MOUNT VERNON — After more discussion on Monday night, Mount Vernon City Council moved forward on getting help for its engineering department and filling other vacant positions.

Council members adopted legislation creating the position of assistant city engineer at a salary of $70,000 to $80,000. However, by a 5-2 vote, they amended the ordinance to remove language that creates an engineering project manager position.

Council members Amber Keener and Julia Warga voted not to remove the project manager position, feeling that the position needs filled now. Those voting in favor want to include the position in the 2022 budget when the financial picture is better known.

Utilities Commission member Keith Burley spoke in favor of creating both positions.

“I think it's really critical that we move forward with these positions as we are at a critical point in budgeting and planning for next year,” he said.

A member of the Utilities Commission, Burley said the city is in need of a permanent public utilities director but in particular staffing within the engineering department.

“It seems like there are some thoughts that these positions aren't essential, but we probably have more essential activities than we can undertake with the current staff that we have,” he said.

Burley, who was also a member of the 2019 Stormwater Advisory Committee, said the stormwater fee structure included adding up to three full-time employees to the engineering department.

“Adding these positions to help support the stormwater activities really should not be a surprise,” he told council. “I understand and support your role to look out for the financial needs of the city, but it's also council's responsibility in my mind to make sure that we have water systems, wastewater, stormwater systems that are safe and reliable and achieve our federal and state permit requirements.”

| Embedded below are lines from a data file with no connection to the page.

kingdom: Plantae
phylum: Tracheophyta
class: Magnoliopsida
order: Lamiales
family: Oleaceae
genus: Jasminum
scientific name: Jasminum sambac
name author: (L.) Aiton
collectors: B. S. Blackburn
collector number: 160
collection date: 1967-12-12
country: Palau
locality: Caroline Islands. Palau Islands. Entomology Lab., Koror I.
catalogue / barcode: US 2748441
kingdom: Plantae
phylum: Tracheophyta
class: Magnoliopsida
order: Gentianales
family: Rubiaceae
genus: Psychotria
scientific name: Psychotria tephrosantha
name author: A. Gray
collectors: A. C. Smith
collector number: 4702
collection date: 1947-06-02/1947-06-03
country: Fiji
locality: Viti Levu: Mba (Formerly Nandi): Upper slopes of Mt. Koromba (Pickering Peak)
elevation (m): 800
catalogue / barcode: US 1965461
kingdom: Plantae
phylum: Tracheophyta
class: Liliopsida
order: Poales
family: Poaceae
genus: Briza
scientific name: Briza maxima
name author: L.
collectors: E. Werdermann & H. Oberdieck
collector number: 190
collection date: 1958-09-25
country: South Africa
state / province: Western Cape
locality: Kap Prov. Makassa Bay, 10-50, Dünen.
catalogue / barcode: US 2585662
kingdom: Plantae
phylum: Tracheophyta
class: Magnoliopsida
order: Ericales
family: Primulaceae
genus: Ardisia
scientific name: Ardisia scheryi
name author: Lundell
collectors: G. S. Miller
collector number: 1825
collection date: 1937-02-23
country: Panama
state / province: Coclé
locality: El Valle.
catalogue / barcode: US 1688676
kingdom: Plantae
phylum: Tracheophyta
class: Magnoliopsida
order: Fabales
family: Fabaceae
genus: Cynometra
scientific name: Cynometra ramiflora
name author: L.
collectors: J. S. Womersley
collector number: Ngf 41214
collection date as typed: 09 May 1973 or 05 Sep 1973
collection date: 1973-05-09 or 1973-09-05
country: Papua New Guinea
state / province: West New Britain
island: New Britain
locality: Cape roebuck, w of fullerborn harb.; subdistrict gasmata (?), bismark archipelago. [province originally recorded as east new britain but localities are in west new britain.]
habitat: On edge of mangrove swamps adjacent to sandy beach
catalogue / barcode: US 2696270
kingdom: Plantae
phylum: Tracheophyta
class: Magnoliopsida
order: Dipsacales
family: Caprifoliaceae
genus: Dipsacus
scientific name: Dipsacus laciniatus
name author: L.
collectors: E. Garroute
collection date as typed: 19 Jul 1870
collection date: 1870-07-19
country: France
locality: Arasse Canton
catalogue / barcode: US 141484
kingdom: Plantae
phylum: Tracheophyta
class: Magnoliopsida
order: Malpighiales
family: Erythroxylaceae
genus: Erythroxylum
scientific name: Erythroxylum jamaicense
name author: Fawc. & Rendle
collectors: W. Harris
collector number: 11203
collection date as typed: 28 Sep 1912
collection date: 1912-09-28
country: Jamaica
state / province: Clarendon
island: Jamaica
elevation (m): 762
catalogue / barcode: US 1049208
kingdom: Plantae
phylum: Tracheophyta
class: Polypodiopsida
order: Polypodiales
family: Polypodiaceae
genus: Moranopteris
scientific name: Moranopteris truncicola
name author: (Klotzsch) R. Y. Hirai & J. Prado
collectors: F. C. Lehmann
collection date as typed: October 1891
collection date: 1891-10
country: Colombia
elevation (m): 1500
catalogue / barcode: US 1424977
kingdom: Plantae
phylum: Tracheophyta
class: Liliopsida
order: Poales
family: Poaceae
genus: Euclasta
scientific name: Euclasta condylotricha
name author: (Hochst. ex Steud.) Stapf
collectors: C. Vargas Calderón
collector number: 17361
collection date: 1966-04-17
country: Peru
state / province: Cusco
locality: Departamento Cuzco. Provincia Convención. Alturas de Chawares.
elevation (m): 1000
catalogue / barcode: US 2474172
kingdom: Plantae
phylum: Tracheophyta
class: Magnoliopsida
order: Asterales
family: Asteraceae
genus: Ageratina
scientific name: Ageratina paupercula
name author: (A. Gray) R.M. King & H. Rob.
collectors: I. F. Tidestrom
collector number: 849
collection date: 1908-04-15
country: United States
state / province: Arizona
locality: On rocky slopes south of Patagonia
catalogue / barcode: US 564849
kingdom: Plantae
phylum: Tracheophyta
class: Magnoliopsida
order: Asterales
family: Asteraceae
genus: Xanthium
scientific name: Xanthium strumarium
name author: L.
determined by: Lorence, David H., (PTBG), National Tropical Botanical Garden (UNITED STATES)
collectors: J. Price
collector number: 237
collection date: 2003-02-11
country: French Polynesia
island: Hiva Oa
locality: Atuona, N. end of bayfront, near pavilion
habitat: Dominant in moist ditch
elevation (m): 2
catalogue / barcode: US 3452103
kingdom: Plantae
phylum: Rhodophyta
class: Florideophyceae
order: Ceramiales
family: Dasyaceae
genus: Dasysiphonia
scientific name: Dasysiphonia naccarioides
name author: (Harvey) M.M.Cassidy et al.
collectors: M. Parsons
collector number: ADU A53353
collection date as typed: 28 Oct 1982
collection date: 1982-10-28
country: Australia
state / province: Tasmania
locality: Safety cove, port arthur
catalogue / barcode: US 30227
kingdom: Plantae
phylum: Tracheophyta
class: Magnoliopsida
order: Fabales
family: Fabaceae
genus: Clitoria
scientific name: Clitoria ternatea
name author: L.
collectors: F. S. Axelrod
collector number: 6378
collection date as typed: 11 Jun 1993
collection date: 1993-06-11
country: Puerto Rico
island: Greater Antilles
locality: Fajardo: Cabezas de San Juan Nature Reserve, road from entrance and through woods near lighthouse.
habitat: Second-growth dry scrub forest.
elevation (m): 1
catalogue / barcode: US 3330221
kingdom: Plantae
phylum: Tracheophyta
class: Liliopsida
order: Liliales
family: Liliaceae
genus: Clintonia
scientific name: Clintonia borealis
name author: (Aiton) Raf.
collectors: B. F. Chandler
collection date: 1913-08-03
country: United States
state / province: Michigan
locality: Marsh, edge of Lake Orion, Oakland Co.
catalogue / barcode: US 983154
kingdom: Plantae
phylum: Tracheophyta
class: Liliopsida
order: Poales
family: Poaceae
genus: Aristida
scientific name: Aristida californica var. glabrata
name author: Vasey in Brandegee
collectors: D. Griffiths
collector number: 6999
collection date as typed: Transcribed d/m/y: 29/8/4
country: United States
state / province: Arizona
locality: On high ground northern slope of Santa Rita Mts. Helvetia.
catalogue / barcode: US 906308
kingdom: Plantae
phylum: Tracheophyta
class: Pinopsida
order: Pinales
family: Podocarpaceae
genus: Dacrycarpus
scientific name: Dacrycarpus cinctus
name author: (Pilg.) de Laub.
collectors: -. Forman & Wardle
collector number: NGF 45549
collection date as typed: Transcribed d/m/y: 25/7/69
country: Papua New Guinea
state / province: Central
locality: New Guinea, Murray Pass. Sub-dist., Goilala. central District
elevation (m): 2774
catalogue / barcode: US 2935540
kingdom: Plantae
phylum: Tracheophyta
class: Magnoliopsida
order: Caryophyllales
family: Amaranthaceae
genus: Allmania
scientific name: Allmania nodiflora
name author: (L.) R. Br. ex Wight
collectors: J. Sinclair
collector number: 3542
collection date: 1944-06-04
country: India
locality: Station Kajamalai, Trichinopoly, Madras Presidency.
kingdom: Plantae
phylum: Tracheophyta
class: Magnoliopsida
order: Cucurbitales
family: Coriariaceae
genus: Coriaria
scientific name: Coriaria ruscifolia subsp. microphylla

Council also passed on its third reading an ordinance setting the salaries of the public utilities director and assistant utilities director. The director's pay will be between $70,000 and $80,000. The assistant director will receive between $60,000 and $65,000.

Also relating to compensation, council postponed the third reading of Ordinance 2021-40, a proposed compensation model for the city's non-bargaining employees, to the Dec. 13 council meeting. Auditor Terry Scott is working on three-year projected compensation numbers. Council wants to see those numbers before voting on the ordinance.

In other business, council passed as an emergency a measure authorizing the safety-service director to enter into contract for risk reduction measures for the Knox Cattle Company Dam on Yauger Road.

Council also took the following actions:

•Waived the third reading and passed an ordinance annexing 1.85 acres on Upper Gilchrist Road. The parcel is part of the Gilchrist Estates development.

•Waived the three readings and approved an ordinance designating a Senior Probation Officer 1 in municipal court and setting the wages at $24.07 an hour. The city will pay $23.07; the court will pay the additional $1.

•Gave a first reading to a resolution donating 63 acres on Thayer Road to the Knox County Board of Commissioners

•Authorized the transfer of funds

•Gave first readings to legislation appointing Rachel Curtis to the Utilities Commission and Emily Marth to the Civil Service Commission

•Gave a first reading to an ordinance changing police staffing from 10 supervisors and 19 officers to nine supervisors and 20 officers

•Adjourned into executive session to discuss pending or imminent legal action

During the public participation portion of the meeting, Jim Brown gave an update on the activities of the Shade Tree and Beautification Committee. Resident Lauren Heffelfinger spoke about communication between council and the community. Police Chief Robert Morgan presented his quarterly report to council.